It’s probably time for the State of Texas to stop bragging about how many people it executes. Well, in point of fact, it’s probably been quite some time since that became fact. However, the new developments in the state, being reported on by multiple outlets, prove this point with crystal clarity.

As reported by The Huffington Post this week, a former prosecutor in the Lone Star State has been disbarred for helping to condemn a man to death row based on tainted evidence and false testimony. Charles Sebesta was stripped of his right to practice law in Texas by The Board of Disciplinary appeals for helping to get Anthony Graves put on the state’s death row for 18 years before finally having his conviction overturned. Essentially, Sebesta had already gotten one conviction for a murder, and tried to push the convicted man into naming another person, Graves, as an accomplice. When that convicted person refused, Sebesta didn’t let that stop him, and he pushed to convict Sebesta anyway, presenting a false witness to testify, sort of a big no-no for those charged with prosecuting the law.

Per HuffPo:

Sebesta then presented false testimony implicating Graves, crucial in a conviction since there was no physical evidence linking him to the crime, it said.
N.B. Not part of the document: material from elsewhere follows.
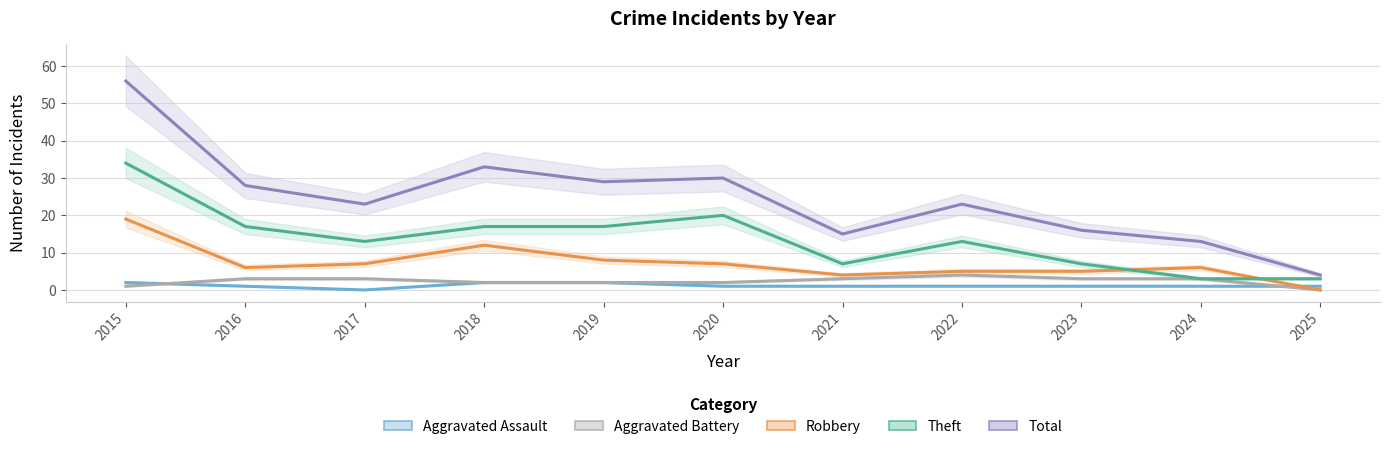

Which series changed the most between 2020 and 2025?

Total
Before Graves’ attorney was to present the alibi witness, Sebesta falsely stated in court that the witness was a suspect in the murders and could be indicted. The witness refused to testify and left the court, it said.


Thank all that his holy and unholy in this world that Sebesta’s horrible miscarriage of justice was finally overturned. But at what cost? Graves was put on death row for nearly 20 years. That’s almost two decades of his life, robbed from him by a corrupt prosecutor. What’s worse — this could have had a truly tragic ending if Graves had been executed. Let’s be frank, the State of Texas wears its execution of prisoners on its chest like a badge of honor, and if there is one innocent man on death row, can’t we assume mistakes have been made — both intentionally and on accident — in some of those cases too?
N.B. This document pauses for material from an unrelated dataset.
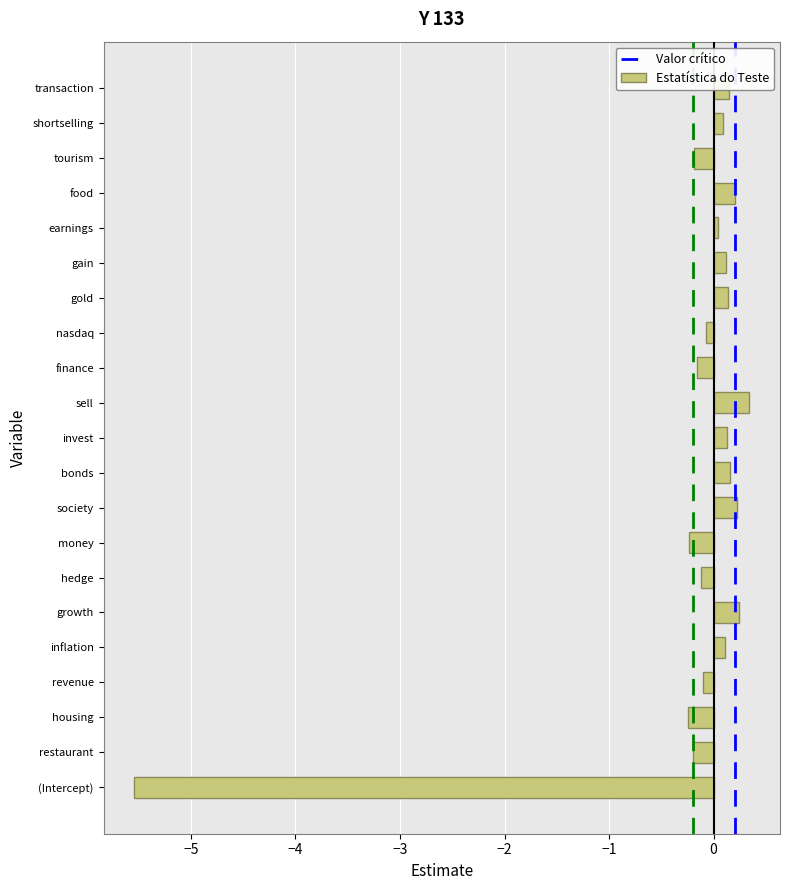

What is the sum of all values?

-4.9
Capital punishment is a queasy subject for me as it is; the state shouldn’t be in the business of terminating a life unless it poses a direct threat to the sovereignty of the state. Prosecutors seem to be trained to focus more on the “win/loss” column than they do on the “justice served” column. I’m not saying every prosecutor in Texas, let alone the state, is corrupt or willing to corrupt themselves to get a conviction, but Graves’ case cannot be a wholly unique situation in a country of over 330 million people, many of whom have run up against the justice system at one point or another.

If Texas isn’t going to end its use of capital punishment, I truly hope they stop bragging about it. I don’t hold any hope that they’ll actually grow up as such, but clearly they don’t bat 1.000 in this arena. It’s pretty crass and insensitive to have so much hubris over killing another human, regardless of whether they are a convicted criminal or not, but to continue to do so after being shown just one example of how tragically mistaken everyone involved can be, is downright inhumane.